▸ **WHAT YOU WILL DO**:
A - Transcribe the passage of the terrorist-financing study guide between "CISI Combating Financial Crime study" and "and exam traps.", inclusive.
B - Extend the terrorist-financing study guide onward from its final sentence.

▸ **SOURCE EXTRACT**:
◇ ◇ ◇ ◇ ◇

CISI Combating Financial Crime study guide for measures to combat the financing of terrorism, with learning objectives, UK control cues, and exam traps.
Measures to combat the financing of terrorism belongs to the CISI Combating Financial Crime Terrorist Financing exam topic, weighted at 4%. Study this page as the operating-control lesson. The exam can test whether you know how counter-terrorist-financing standards turn into screening, asset-freezing, connected-party review, transaction monitoring, internal escalation, suspicious reporting, record keeping, and decisions about whether funds can be released.
| Concept | What to know for CISI CFC review |
|---|---|
| International legal basis | UN conventions and Security Council measures create broad obligations to criminalize terrorist financing, freeze assets, and support cooperation. |
| Targeted financial sanctions | Firms must screen relevant parties and prevent funds or economic resources from being made available to designated persons or entities. |
| Reporting and escalation | Potential CFT concerns require rapid internal escalation, MLRO review where appropriate, and preservation of evidence. |
| Risk-based controls | Enhanced scrutiny is required where geography, sector, ownership, payment route, or customer behaviour increases risk. |
| Connected-party screening | The customer name alone may be insufficient; controllers, beneficial owners, signatories, counterparties, trustees, and intermediaries may matter. |
CFT controls are designed to stop funds, services, and economic resources from supporting terrorism. In exam terms, the correct answer usually combines prevention, detection, escalation, and evidence. It is rarely enough to say “monitor the account” if the facts indicate a designated party, higher-risk route, unresolved connected-party concern, or suspicious terrorist-financing pattern.

◇ ◇ ◇ ◇ ◇

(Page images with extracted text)
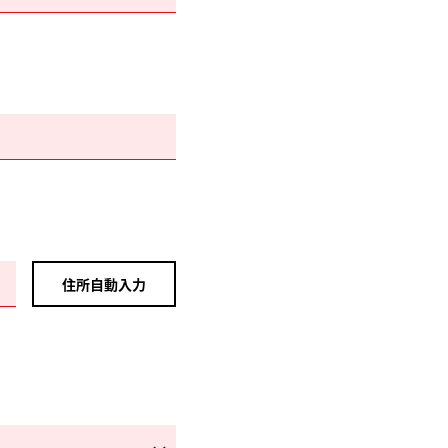
住所自動入力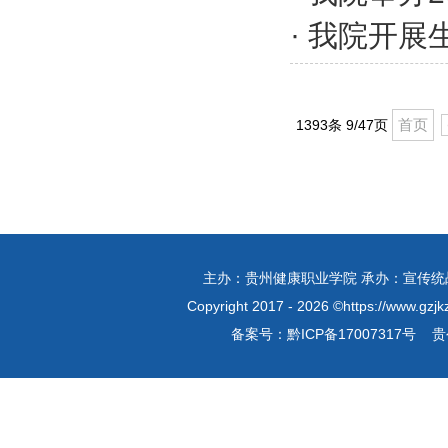
·
我院开展
首页
1393条 9/47页
主办：贵州健康职业学院 承办：宣传统战部
Copyright 2017 - 2026 ©https://www
备案号：
黔ICP备17007317号
贵公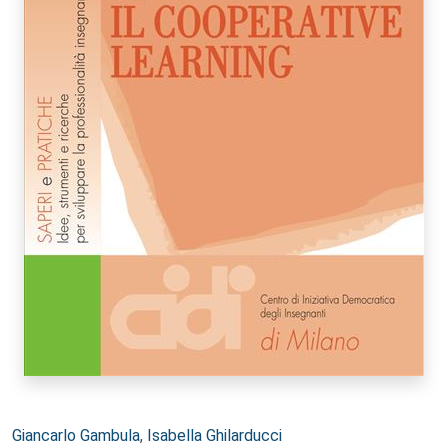
Autori:
Giancarlo Gambula
,
Isabella Ghilarducci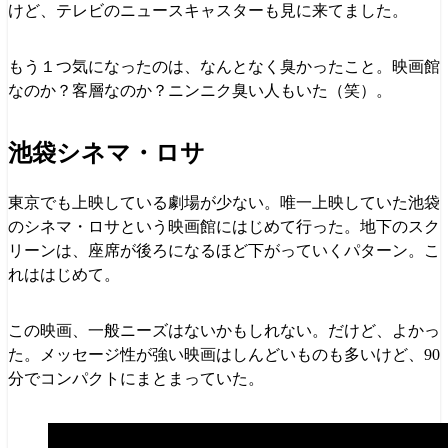
けど、テレビのニュースキャスターも見に来てました。
もう１つ気になったのは、なんとなく臭かったこと。映画館
なのか？客層なのか？ニンニク臭い人もいた（笑）。
池袋シネマ・ロサ
東京でも上映している劇場が少ない。唯一上映していた池袋
のシネマ・ロサという映画館にはじめて行った。地下のスク
リーンは、座席が後ろになるほど下がっていくパターン。こ
れははじめて。
この映画、一般ニーズはないかもしれない。だけど、よかっ
た。メッセージ性が強い映画はしんどいものも多いけど、90
分でコンパクトにまとまっていた。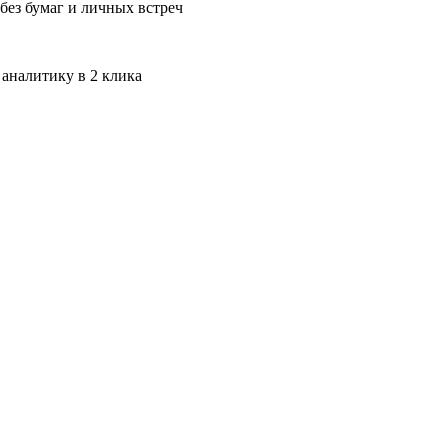
без бумаг и личных встреч
 аналитику в 2 клика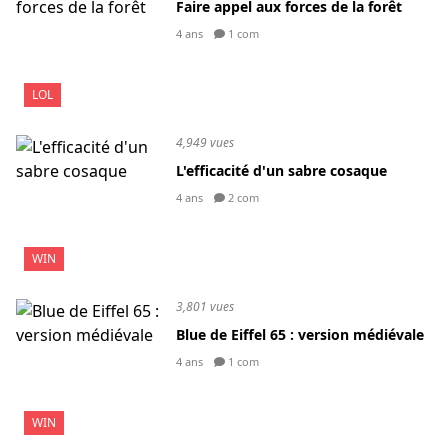
Faire appel aux forces de la forêt
4 ans
1 com
LOL
4,949 vues
L'efficacité d'un sabre cosaque
4 ans
2 com
WIN
3,801 vues
Blue de Eiffel 65 : version médiévale
4 ans
1 com
WIN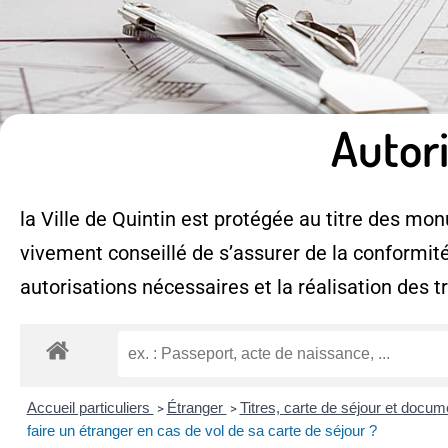
Autor
la Ville de Quintin est protégée au titre des monu
vivement conseillé de s’assurer de la conformité
autorisations nécessaires et la réalisation des t
Accueil particuliers
Étranger
Titres, carte de séjour et docu
>
>
faire un étranger en cas de vol de sa carte de séjour ?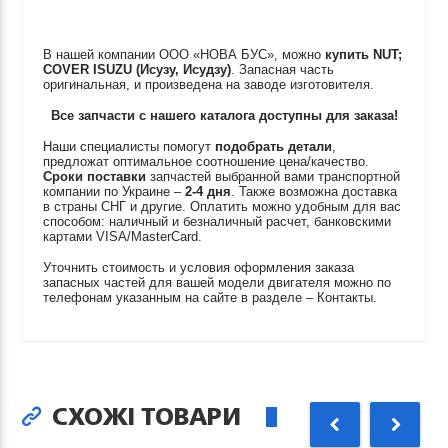
В нашей компании ООО «НОВА БУС», можно
купить
NUT;
COVER
ISUZU (Исузу, Исудзу)
. Запасная часть
оригинальная, и произведена на заводе изготовителя.
Все запчасти с нашего каталога доступны для заказа!
Наши специалисты помогут
подобрать детали
,
предложат оптимальное соотношение цена/качество.
Сроки поставки
запчастей выбранной вами транспортной
компании по Украине –
2-4 дня
. Также возможна доставка
в страны СНГ и другие. Оплатить можно удобным для вас
способом: наличный и безналичный расчет, банковскими
картами VISA/MasterCard.
Уточнить стоимость и условия оформления заказа
запасных частей для вашей модели двигателя можно по
телефонам указанным на сайте в разделе – Контакты.
СХОЖІ ТОВАРИ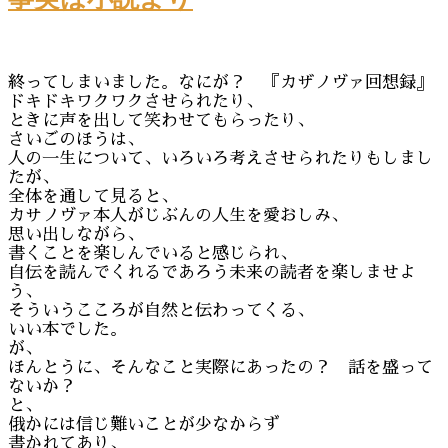
終ってしまいました。なにが？ 『カザノヴァ回想録』
ドキドキワクワクさせられたり、
ときに声を出して笑わせてもらったり、
さいごのほうは、
人の一生について、いろいろ考えさせられたりもしまし
たが、
全体を通して見ると、
カサノヴァ本人がじぶんの人生を愛おしみ、
思い出しながら、
書くことを楽しんでいると感じられ、
自伝を読んでくれるであろう未来の読者を楽しませよ
う、
そういうこころが自然と伝わってくる、
いい本でした。
が、
ほんとうに、そんなこと実際にあったの？ 話を盛って
ないか？
と、
俄かには信じ難いことが少なからず
書かれてあり、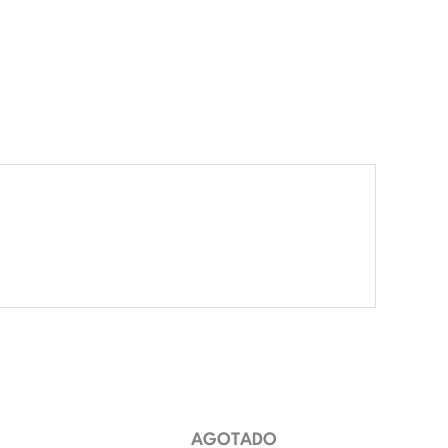
AGOTADO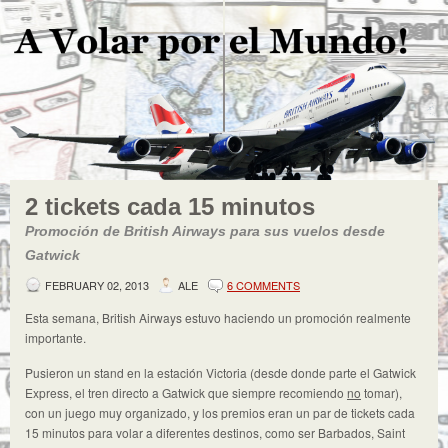
2 tickets cada 15 minutos
Promoción de British Airways para sus vuelos desde
Gatwick
FEBRUARY 02, 2013
ALE
6 COMMENTS
Esta semana, British Airways estuvo haciendo un promoción realmente
importante.
Pusieron un stand en la estación Victoria (desde donde parte el Gatwick
Express, el tren directo a Gatwick que siempre recomiendo
no
tomar),
con un juego muy organizado, y los premios eran un par de tickets cada
15 minutos para volar a diferentes destinos, como ser Barbados, Saint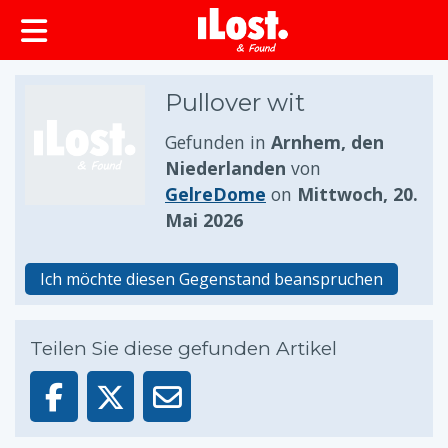
springen
Pullover wit
Gefunden in
Arnhem, den
Niederlanden
von
GelreDome
on
Mittwoch, 20.
Mai 2026
Ich möchte diesen Gegenstand beanspruchen
Teilen Sie diese gefunden Artikel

◇ ◇ ◇ ◇ ◇

▸ **TASK-BY-TASK RESULTS**:
A -
CISI Combating Financial Crime study guide for measures to combat the financing of terrorism, with learning objectives, UK control cues, and exam traps.

B -
Typical measures include:
The exam focus is operational sequencing. A firm should not release funds first and clarify a possible terrorist-financing or sanctions concern later. It should pause where required, escalate, review evidence, decide whether a false positive can be cleared, and follow reporting or freezing obligations when applicable.
| Measure | What the firm must make operational |
|---|---|
| UN or national sanctions regime | Up-to-date screening, alert review, freezing or blocking where required, and regulator notification where applicable. |
| Criminalization of terrorist financing | Policies that identify suspicion even where funds appear to come from legitimate sources. |
| International cooperation | Accurate records and prompt escalation so authorities can reconstruct the movement of funds. |
| Risk-based approach | Higher scrutiny for elevated sector, country, product, delivery-channel, or customer-profile risk. |
| Non-profit sector sensitivity | Evidence-based review of governance, purpose, beneficiaries, and payment route without treating the whole sector as suspect. |
The control answer should match the measure. A sanctions-name concern requires sanctions handling, not only ordinary AML monitoring. A suspicious but non-designated transaction may require MLRO escalation and SAR analysis. A weak charity file may require enhanced due diligence and end-use evidence before payment processing.
Screening is not a tick-box name search. A sound control considers spelling variations, aliases, ownership and control, connected persons, payment messages, geographic cues, and counterparties. Where a sanctions match or likely terrorist-financing connection arises, the firm should not continue ordinary processing while the issue is unresolved.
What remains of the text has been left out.